Breaking down the above Regex:
- `\b` looks for a word boundary (not just the beginning of the text snippet!)
- `[A-Z]` matches a single capitalized letter
- `[a-z]` matches a single lowercase letter
- `+` means we match arbitrarily many lowercase letters

#### 2 Write a regex that captures all the numbers

In [45]:
str_extract_all(baseball, "\\.?\\d+\\.?\\d*") 
# exercise: break down what the component parts of this Regex are doing

#### 3 Write a regex that captures all hyphenated words

In [46]:
str_extract_all(baseball, "\\w+-\\w+") # \w stands for an arbitrary letter

#### 4 Write a regex that captures all words with two consecutive wovels

In [None]:
str_extract_all(baseball, "\\w*[aeiou]{2}\\w*")

#### 5 Write a regex that captures all words with a repeated letter

In [56]:
str_extract_all(baseball, "\\w*([a-zA-Z])\\1\\w*")
# equivalently: str_extract_all(baseball, "\\w*([\\w])\\1\\w*")
# the \1 is a backreference that matches the (first and only) () group

#### 6 Write a regex that matches "this" and "the" but not "third"

In [None]:
str_extract_all(baseball, "th(e|is)")
str_extract_all(baseball, "(t|T)h(e|is)") # including capitalized T

Note that any time you want to use a backslash `\` in a regex pattern in `R`, you'll need to use a double backslash `\\` instead. This is because `R` has its own layer of string processing that also uses backslashes to escape reserved characters. So you need to tell `R` to use a literal backslash so that it passes a backslash to the regex function.

In [None]:
naive = "a.c"
dot = "a\\.c"

cat(naive)
str_detect(c("abc", "a.c", "bef"), naive) # matches anything a-blank-c because . is a wildcard

cat(dot)
str_detect(c("abc", "a.c", "bef"), dot)

a.c

a\.c

Question: How many backslashes do you need to create a regex pattern that matches a literal backslash when using `R`?

In [57]:
x = "a\\b"
cat(x)

a\b

In [68]:
str_extract(x, "\\\\")
# remember, the parser interprets each "\\" as '\'.
# hence the raw string "\\\\" becomes the regex "\\" which matches "\" twice.

## Exercises

Use `stringr::words` to do the exercises

In [None]:
words

### 1. Which words start with `y`? (Freebie)

In [None]:
str_extract(words, "^y\\w*")

In [None]:
na.omit(str_extract(words, "^y\\w*"))

### 2. Which words end with `x`?

### 3. ...are exactly two letters long (don’t use `str_length` here)?

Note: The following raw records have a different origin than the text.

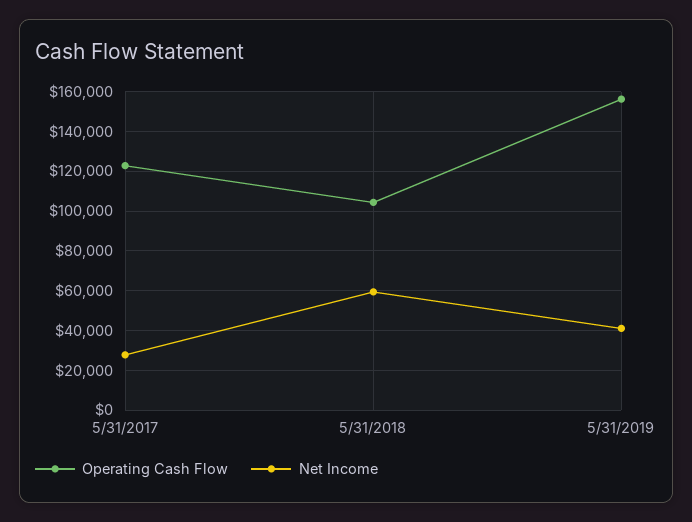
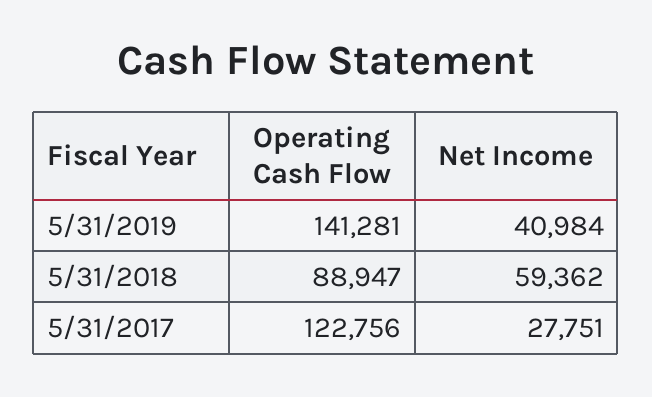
  {
    "Operating Cash Flow": {
      "5/31/2017": 122756,
-     "5/31/2018": 105000,
+     "5/31/2018": 88947,
-     "5/31/2019": 155000
+     "5/31/2019": 141281
    },
    "Net Income": {
      "5/31/2017": 27751,
      "5/31/2018": 59362,
      "5/31/2019": 40984
    }
  }

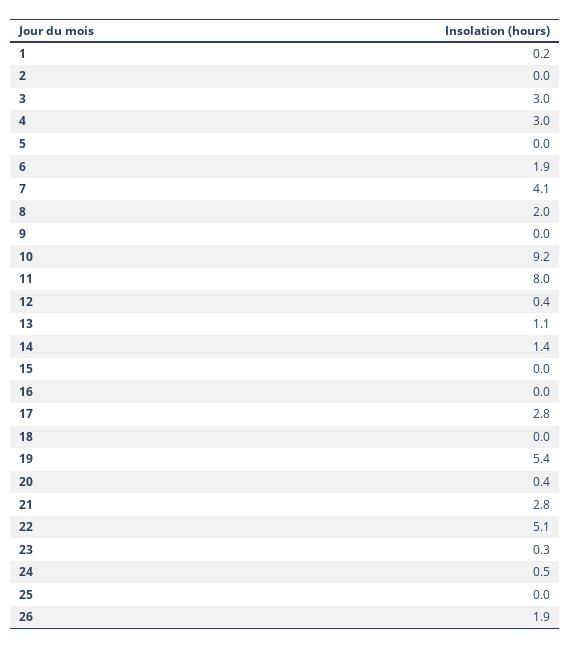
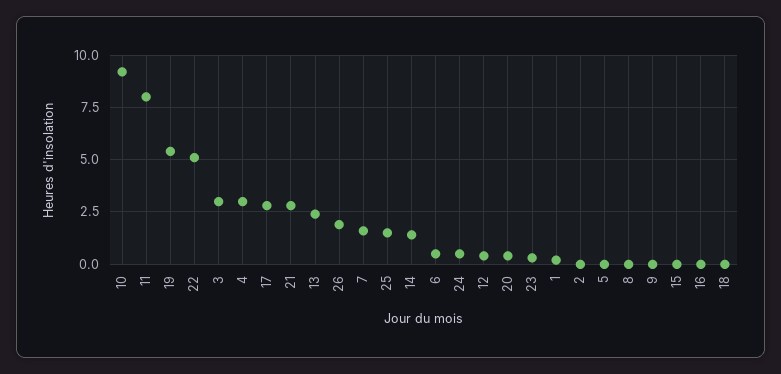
  {
    "1": 0.2,
    "2": 0,
    "3": 3,
    "4": 3,
    "5": 0,
-   "6": 1.9,
+   "6": 0.5,
-   "7": 4.1,
+   "7": 1.5,
-   "8": 2,
+   "8": 0,
    "9": 0,
    "10": 9.2,
    "11": 8,
    "12": 0.4,
-   "13": 1.1,
+   "13": 2.5,
    "14": 1.4,
    "15": 0,
    "16": 0,
    "17": 2.8,
    "18": 0,
    "19": 5.4,
    "20": 0.4,
    "21": 2.8,
    "22": 5.1,
    "23": 0.3,
    "24": 0.5,
-   "25": 0,
+   "25": 1.5,
    "26": 1.9
  }

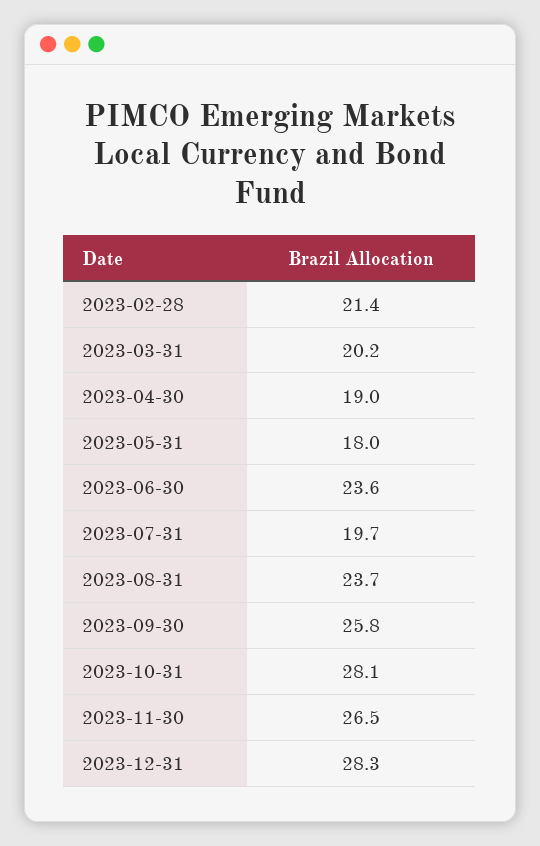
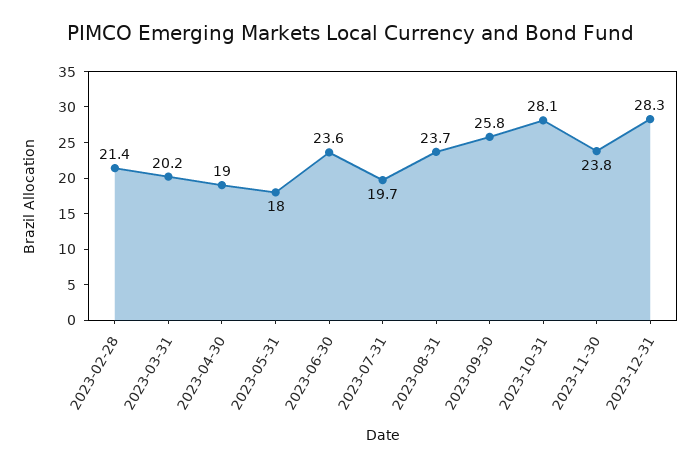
  {
    "2023-02-28": 21.4,
    "2023-03-31": 20.2,
    "2023-04-30": 19,
    "2023-05-31": 18,
    "2023-06-30": 23.6,
    "2023-07-31": 19.7,
    "2023-08-31": 23.7,
    "2023-09-30": 25.8,
    "2023-10-31": 28.1,
-   "2023-11-30": 26.5,
+   "2023-11-30": 23.8,
    "2023-12-31": 28.3
  }

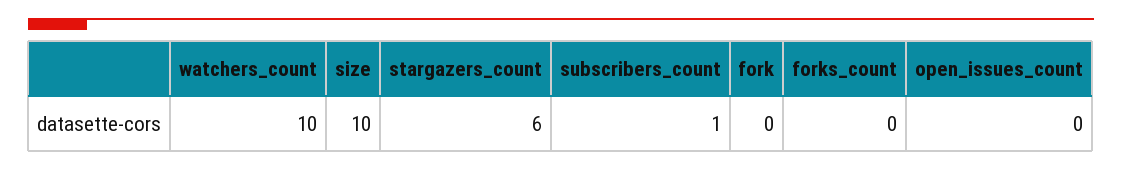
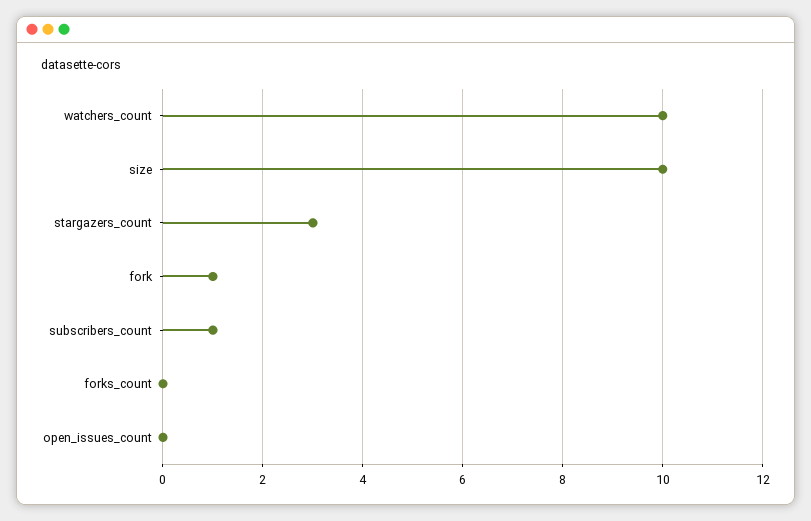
  {
    "watchers_count": 10,
    "size": 10,
-   "stargazers_count": 6,
+   "stargazers_count": 3,
    "subscribers_count": 1,
-   "fork": 0,
+   "fork": 1,
    "forks_count": 0,
    "open_issues_count": 0
  }

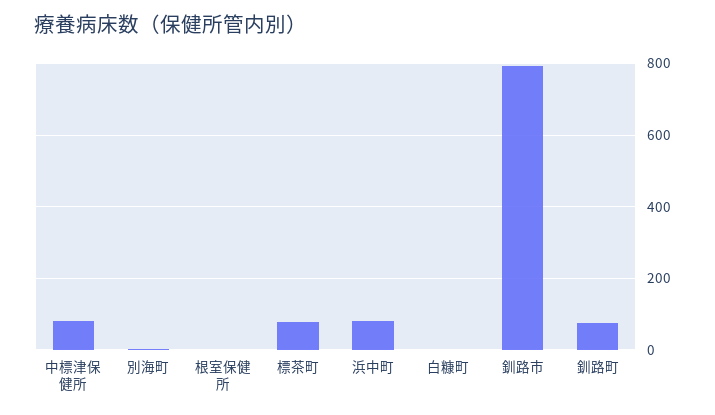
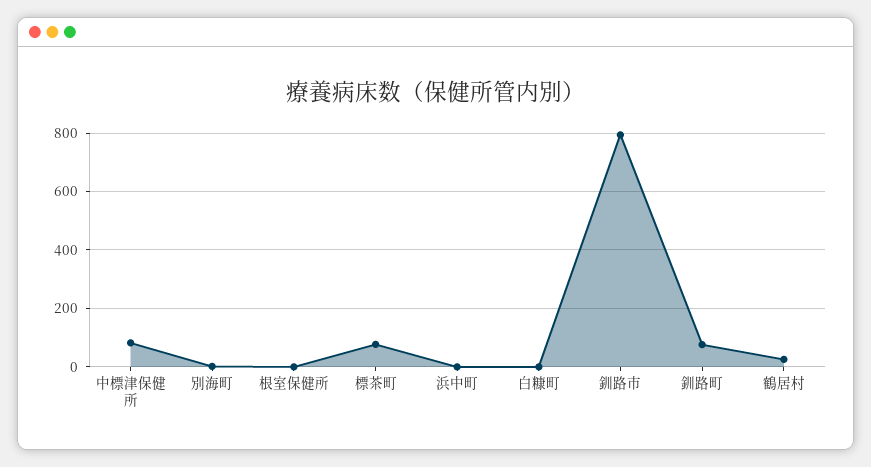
  {
    "中標津保健所": 80,
    "別海町": 0,
    "根室保健所": 0,
    "標茶町": 80,
-   "浜中町": 80,
+   "浜中町": 0,
    "白糠町": 0,
    "釧路市": 800,
-   "釧路町": 80
+   "釧路町": 80,
+   "鶴居村": 25
  }

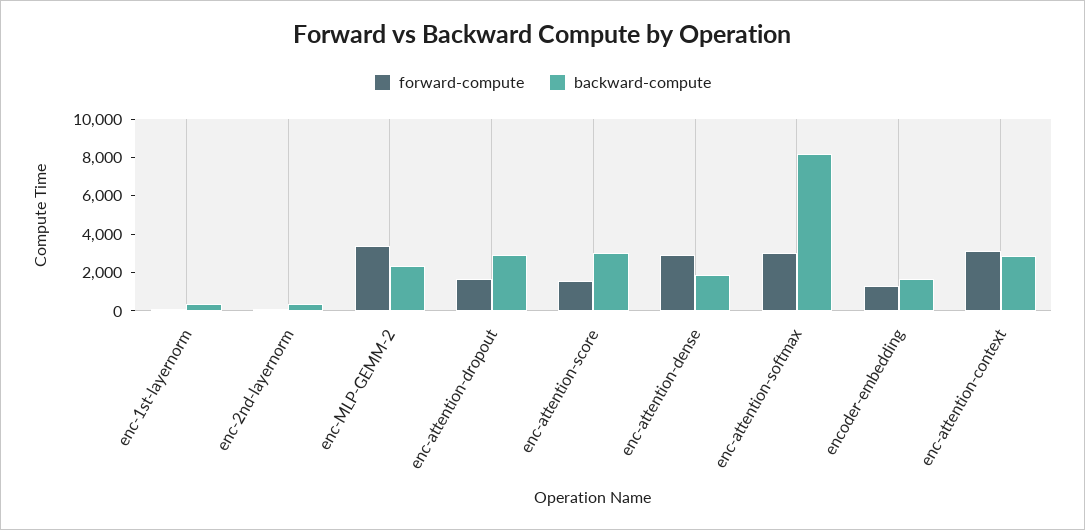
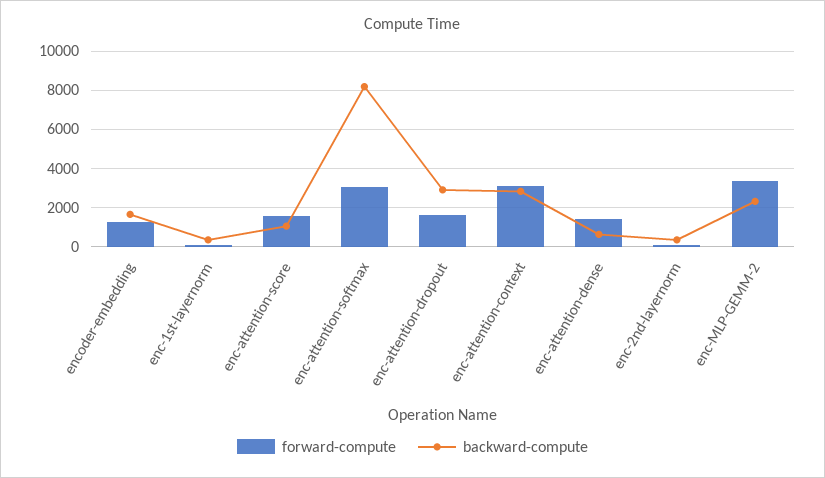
  {
    "forward-compute": {
      "enc-1st-layernorm": 0,
      "enc-2nd-layernorm": 0,
      "enc-MLP-GEMM-2": 3500,
      "enc-attention-dropout": 1500,
      "enc-attention-score": 1500,
-     "enc-attention-dense": 3000,
+     "enc-attention-dense": 1500,
      "enc-attention-softmax": 3000,
      "encoder-embedding": 1500,
      "enc-attention-context": 3000
    },
    "backward-compute": {
      "enc-1st-layernorm": 500,
      "enc-2nd-layernorm": 500,
      "enc-MLP-GEMM-2": 2500,
      "enc-attention-dropout": 3000,
-     "enc-attention-score": 3000,
+     "enc-attention-score": 1000,
-     "enc-attention-dense": 2000,
+     "enc-attention-dense": 500,
      "enc-attention-softmax": 8000,
      "encoder-embedding": 1500,
      "enc-attention-context": 3000
    }
  }

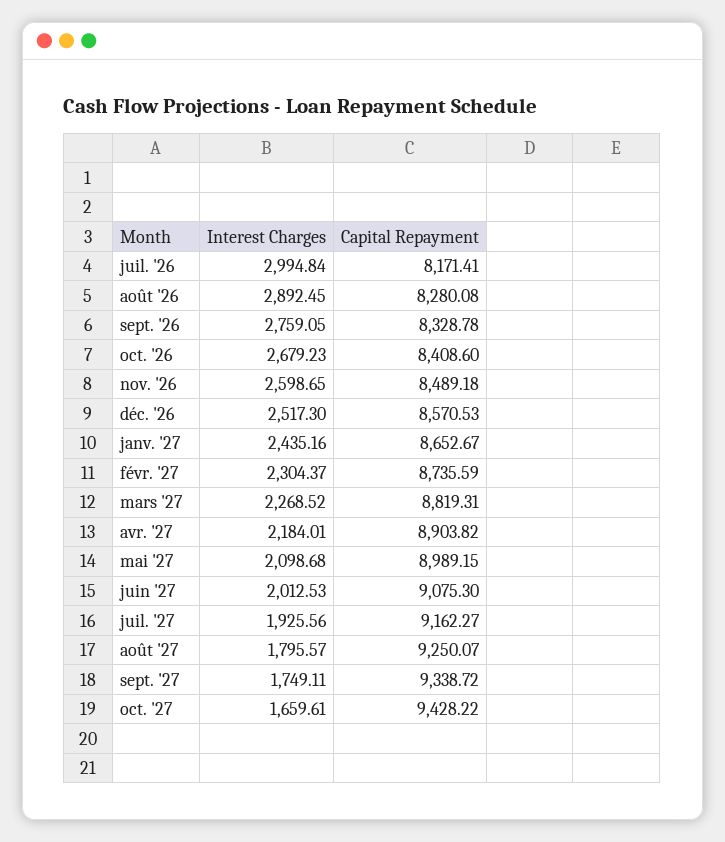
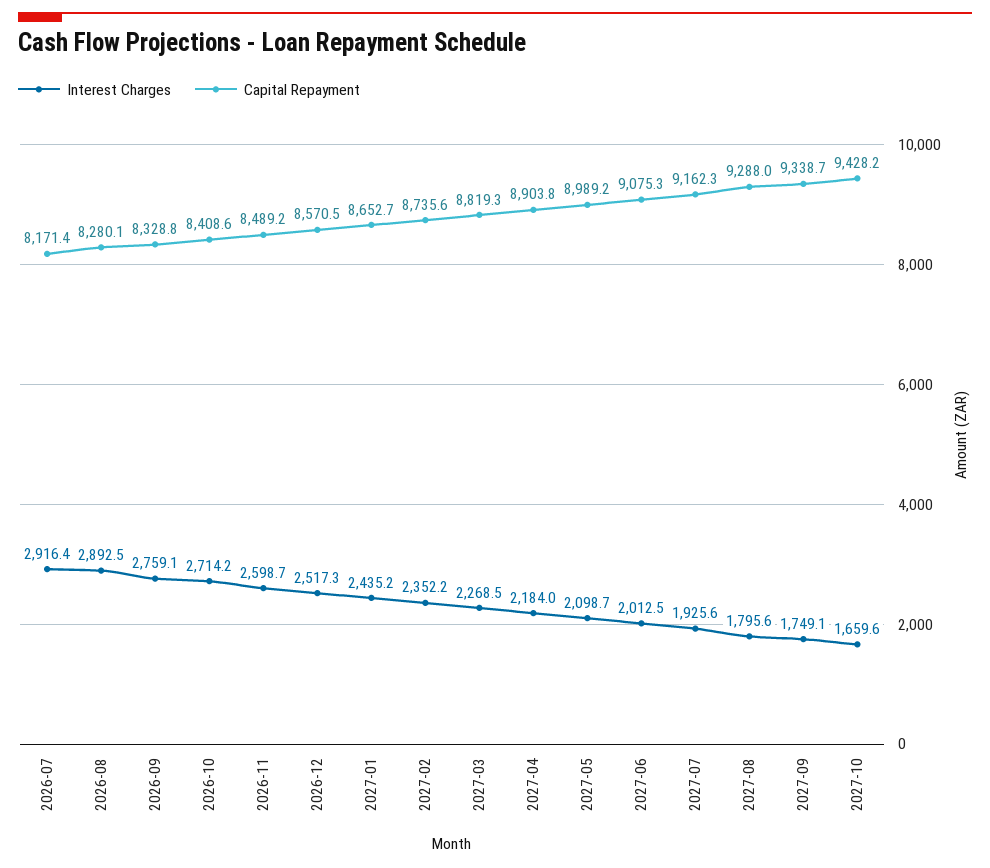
  {
    "Interest Charges": {
-     "juil. '26": 2994.84,
+     "juil. '26": 2916.4,
      "août '26": 2892.45,
      "sept. '26": 2759.05,
-     "oct. '26": 2679.23,
+     "oct. '26": 2714.2,
      "nov. '26": 2598.65,
      "déc. '26": 2517.3,
      "janv. '27": 2435.16,
-     "févr. '27": 2304.37,
+     "févr. '27": 2352.2,
      "mars '27": 2268.52,
      "avr. '27": 2184.01,
      "mai '27": 2098.68,
      "juin '27": 2012.53,
      "juil. '27": 1925.56,
      "août '27": 1795.57,
      "sept. '27": 1749.11,
      "oct. '27": 1659.61
    },
    "Capital Repayment": {
      "juil. '26": 8171.41,
      "août '26": 8280.08,
      "sept. '26": 8328.78,
      "oct. '26": 8408.6,
      "nov. '26": 8489.18,
      "déc. '26": 8570.53,
      "janv. '27": 8652.67,
      "févr. '27": 8735.59,
      "mars '27": 8819.31,
      "avr. '27": 8903.82,
      "mai '27": 8989.15,
      "juin '27": 9075.3,
      "juil. '27": 9162.27,
-     "août '27": 9250.07,
+     "août '27": 9288,
      "sept. '27": 9338.72,
      "oct. '27": 9428.22
    }
  }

### 4. ...have ten or more letters?

### 5. ...end with `ed`, but not with `eed`?

### 6. ...end with `ing` or `ise`?

### 7. ...end with the same two-letter sequence they start with (e.g. `church`)?

### 8 Try to match the valid `dates` below (first row) without matching the invalid dates (the latter six rows).
Hint: Start by writing a pattern that matches all the entries. Then try to refine your pattern to omit the invalid dates.

In [None]:
dates = c('2012-05-13', '2014-12-31', '1991-06-14', '1991/06/14',
          '200a-05-13',  # invalid year
          '2014-15-20',  # invalid month
          '2014-00-20',  # invalid month
          '2016-04-35',  # invalid day
          '2014-12-00',  # invalid day
          '2013/03-25')  # non-matching separators